[Opening RECORDED INFORMATION section]
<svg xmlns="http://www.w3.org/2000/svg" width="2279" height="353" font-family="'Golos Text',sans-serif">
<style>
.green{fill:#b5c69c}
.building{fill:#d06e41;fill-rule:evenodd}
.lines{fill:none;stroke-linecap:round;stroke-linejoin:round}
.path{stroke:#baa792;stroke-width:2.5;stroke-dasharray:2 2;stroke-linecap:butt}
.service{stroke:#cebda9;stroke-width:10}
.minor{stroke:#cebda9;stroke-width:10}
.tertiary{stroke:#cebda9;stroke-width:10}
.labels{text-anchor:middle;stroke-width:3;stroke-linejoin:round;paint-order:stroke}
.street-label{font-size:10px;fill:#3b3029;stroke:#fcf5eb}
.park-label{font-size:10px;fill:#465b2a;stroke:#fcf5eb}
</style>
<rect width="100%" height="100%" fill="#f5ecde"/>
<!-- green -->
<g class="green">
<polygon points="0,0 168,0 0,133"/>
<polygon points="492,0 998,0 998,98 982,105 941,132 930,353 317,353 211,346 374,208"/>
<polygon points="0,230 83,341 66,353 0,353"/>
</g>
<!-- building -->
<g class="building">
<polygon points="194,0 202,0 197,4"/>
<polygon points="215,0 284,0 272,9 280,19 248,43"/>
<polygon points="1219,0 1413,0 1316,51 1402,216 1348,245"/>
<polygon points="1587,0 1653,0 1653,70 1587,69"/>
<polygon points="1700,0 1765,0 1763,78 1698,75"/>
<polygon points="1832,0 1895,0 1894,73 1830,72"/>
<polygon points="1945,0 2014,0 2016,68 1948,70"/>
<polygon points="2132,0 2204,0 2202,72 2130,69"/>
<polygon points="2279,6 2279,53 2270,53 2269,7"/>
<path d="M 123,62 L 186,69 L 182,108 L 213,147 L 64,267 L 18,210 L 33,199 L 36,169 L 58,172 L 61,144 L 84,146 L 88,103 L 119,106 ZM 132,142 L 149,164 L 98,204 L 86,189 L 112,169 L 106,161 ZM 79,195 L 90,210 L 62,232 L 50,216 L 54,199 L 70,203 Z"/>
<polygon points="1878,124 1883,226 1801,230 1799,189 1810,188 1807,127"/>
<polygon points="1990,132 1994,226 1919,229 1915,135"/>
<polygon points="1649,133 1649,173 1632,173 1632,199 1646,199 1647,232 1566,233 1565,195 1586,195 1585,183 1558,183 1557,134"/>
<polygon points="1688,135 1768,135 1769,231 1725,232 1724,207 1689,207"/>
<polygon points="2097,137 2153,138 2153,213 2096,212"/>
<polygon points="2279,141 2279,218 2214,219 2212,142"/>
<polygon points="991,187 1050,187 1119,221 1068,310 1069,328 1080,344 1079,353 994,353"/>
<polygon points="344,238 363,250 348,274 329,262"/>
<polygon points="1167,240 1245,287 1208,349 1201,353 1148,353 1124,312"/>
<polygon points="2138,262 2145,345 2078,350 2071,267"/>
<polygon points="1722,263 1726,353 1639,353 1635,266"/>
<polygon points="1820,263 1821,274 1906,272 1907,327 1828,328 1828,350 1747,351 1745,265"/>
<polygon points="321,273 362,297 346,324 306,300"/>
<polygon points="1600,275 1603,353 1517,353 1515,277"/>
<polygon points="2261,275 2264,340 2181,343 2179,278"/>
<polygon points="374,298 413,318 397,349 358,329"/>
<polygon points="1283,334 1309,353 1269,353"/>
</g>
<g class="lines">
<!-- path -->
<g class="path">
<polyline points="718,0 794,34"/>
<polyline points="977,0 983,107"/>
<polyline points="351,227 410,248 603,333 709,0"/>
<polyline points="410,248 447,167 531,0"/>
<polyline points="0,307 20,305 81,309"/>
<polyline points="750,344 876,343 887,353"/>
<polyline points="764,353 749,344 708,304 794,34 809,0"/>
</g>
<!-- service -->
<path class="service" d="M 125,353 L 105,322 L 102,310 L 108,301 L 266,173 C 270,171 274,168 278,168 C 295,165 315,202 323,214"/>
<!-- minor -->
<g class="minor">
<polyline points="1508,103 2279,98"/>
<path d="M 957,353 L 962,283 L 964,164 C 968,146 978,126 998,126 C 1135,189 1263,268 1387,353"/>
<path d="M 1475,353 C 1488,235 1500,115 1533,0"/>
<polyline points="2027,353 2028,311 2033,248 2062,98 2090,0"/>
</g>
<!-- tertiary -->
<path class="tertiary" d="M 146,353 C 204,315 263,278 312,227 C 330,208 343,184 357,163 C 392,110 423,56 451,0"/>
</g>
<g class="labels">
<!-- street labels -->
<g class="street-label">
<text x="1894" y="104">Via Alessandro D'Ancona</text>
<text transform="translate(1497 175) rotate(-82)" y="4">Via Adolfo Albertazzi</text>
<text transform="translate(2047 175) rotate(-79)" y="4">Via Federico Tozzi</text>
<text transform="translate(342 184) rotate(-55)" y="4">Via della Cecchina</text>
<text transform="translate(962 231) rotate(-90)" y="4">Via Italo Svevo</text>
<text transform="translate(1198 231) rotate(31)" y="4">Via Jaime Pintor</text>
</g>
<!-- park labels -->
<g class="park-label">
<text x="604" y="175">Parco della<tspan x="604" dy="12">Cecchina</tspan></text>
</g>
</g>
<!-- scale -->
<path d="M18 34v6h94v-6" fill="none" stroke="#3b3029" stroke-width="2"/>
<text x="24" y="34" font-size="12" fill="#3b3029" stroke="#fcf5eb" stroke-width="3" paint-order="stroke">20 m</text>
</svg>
[Closing RECORDED INFORMATION section]
ABOUT THIS EXERCISE:
Repeat all the entries word for word.

REPLY TO THE TASK:
<svg xmlns="http://www.w3.org/2000/svg" width="2279" height="353" font-family="'Golos Text',sans-serif">
<style>
.green{fill:#b5c69c}
.building{fill:#d06e41;fill-rule:evenodd}
.lines{fill:none;stroke-linecap:round;stroke-linejoin:round}
.path{stroke:#baa792;stroke-width:2.5;stroke-dasharray:2 2;stroke-linecap:butt}
.service{stroke:#cebda9;stroke-width:10}
.minor{stroke:#cebda9;stroke-width:10}
.tertiary{stroke:#cebda9;stroke-width:10}
.labels{text-anchor:middle;stroke-width:3;stroke-linejoin:round;paint-order:stroke}
.street-label{font-size:10px;fill:#3b3029;stroke:#fcf5eb}
.park-label{font-size:10px;fill:#465b2a;stroke:#fcf5eb}
</style>
<rect width="100%" height="100%" fill="#f5ecde"/>
<!-- green -->
<g class="green">
<polygon points="0,0 168,0 0,133"/>
<polygon points="492,0 998,0 998,98 982,105 941,132 930,353 317,353 211,346 374,208"/>
<polygon points="0,230 83,341 66,353 0,353"/>
</g>
<!-- building -->
<g class="building">
<polygon points="194,0 202,0 197,4"/>
<polygon points="215,0 284,0 272,9 280,19 248,43"/>
<polygon points="1219,0 1413,0 1316,51 1402,216 1348,245"/>
<polygon points="1587,0 1653,0 1653,70 1587,69"/>
<polygon points="1700,0 1765,0 1763,78 1698,75"/>
<polygon points="1832,0 1895,0 1894,73 1830,72"/>
<polygon points="1945,0 2014,0 2016,68 1948,70"/>
<polygon points="2132,0 2204,0 2202,72 2130,69"/>
<polygon points="2279,6 2279,53 2270,53 2269,7"/>
<path d="M 123,62 L 186,69 L 182,108 L 213,147 L 64,267 L 18,210 L 33,199 L 36,169 L 58,172 L 61,144 L 84,146 L 88,103 L 119,106 ZM 132,142 L 149,164 L 98,204 L 86,189 L 112,169 L 106,161 ZM 79,195 L 90,210 L 62,232 L 50,216 L 54,199 L 70,203 Z"/>
<polygon points="1878,124 1883,226 1801,230 1799,189 1810,188 1807,127"/>
<polygon points="1990,132 1994,226 1919,229 1915,135"/>
<polygon points="1649,133 1649,173 1632,173 1632,199 1646,199 1647,232 1566,233 1565,195 1586,195 1585,183 1558,183 1557,134"/>
<polygon points="1688,135 1768,135 1769,231 1725,232 1724,207 1689,207"/>
<polygon points="2097,137 2153,138 2153,213 2096,212"/>
<polygon points="2279,141 2279,218 2214,219 2212,142"/>
<polygon points="991,187 1050,187 1119,221 1068,310 1069,328 1080,344 1079,353 994,353"/>
<polygon points="344,238 363,250 348,274 329,262"/>
<polygon points="1167,240 1245,287 1208,349 1201,353 1148,353 1124,312"/>
<polygon points="2138,262 2145,345 2078,350 2071,267"/>
<polygon points="1722,263 1726,353 1639,353 1635,266"/>
<polygon points="1820,263 1821,274 1906,272 1907,327 1828,328 1828,350 1747,351 1745,265"/>
<polygon points="321,273 362,297 346,324 306,300"/>
<polygon points="1600,275 1603,353 1517,353 1515,277"/>
<polygon points="2261,275 2264,340 2181,343 2179,278"/>
<polygon points="374,298 413,318 397,349 358,329"/>
<polygon points="1283,334 1309,353 1269,353"/>
</g>
<g class="lines">
<!-- path -->
<g class="path">
<polyline points="718,0 794,34"/>
<polyline points="977,0 983,107"/>
<polyline points="351,227 410,248 603,333 709,0"/>
<polyline points="410,248 447,167 531,0"/>
<polyline points="0,307 20,305 81,309"/>
<polyline points="750,344 876,343 887,353"/>
<polyline points="764,353 749,344 708,304 794,34 809,0"/>
</g>
<!-- service -->
<path class="service" d="M 125,353 L 105,322 L 102,310 L 108,301 L 266,173 C 270,171 274,168 278,168 C 295,165 315,202 323,214"/>
<!-- minor -->
<g class="minor">
<polyline points="1508,103 2279,98"/>
<path d="M 957,353 L 962,283 L 964,164 C 968,146 978,126 998,126 C 1135,189 1263,268 1387,353"/>
<path d="M 1475,353 C 1488,235 1500,115 1533,0"/>
<polyline points="2027,353 2028,311 2033,248 2062,98 2090,0"/>
</g>
<!-- tertiary -->
<path class="tertiary" d="M 146,353 C 204,315 263,278 312,227 C 330,208 343,184 357,163 C 392,110 423,56 451,0"/>
</g>
<g class="labels">
<!-- street labels -->
<g class="street-label">
<text x="1894" y="104">Via Alessandro D'Ancona</text>
<text transform="translate(1497 175) rotate(-82)" y="4">Via Adolfo Albertazzi</text>
<text transform="translate(2047 175) rotate(-79)" y="4">Via Federico Tozzi</text>
<text transform="translate(342 184) rotate(-55)" y="4">Via della Cecchina</text>
<text transform="translate(962 231) rotate(-90)" y="4">Via Italo Svevo</text>
<text transform="translate(1198 231) rotate(31)" y="4">Via Jaime Pintor</text>
</g>
<!-- park labels -->
<g class="park-label">
<text x="604" y="175">Parco della<tspan x="604" dy="12">Cecchina</tspan></text>
</g>
</g>
<!-- scale -->
<path d="M18 34v6h94v-6" fill="none" stroke="#3b3029" stroke-width="2"/>
<text x="24" y="34" font-size="12" fill="#3b3029" stroke="#fcf5eb" stroke-width="3" paint-order="stroke">20 m</text>
</svg>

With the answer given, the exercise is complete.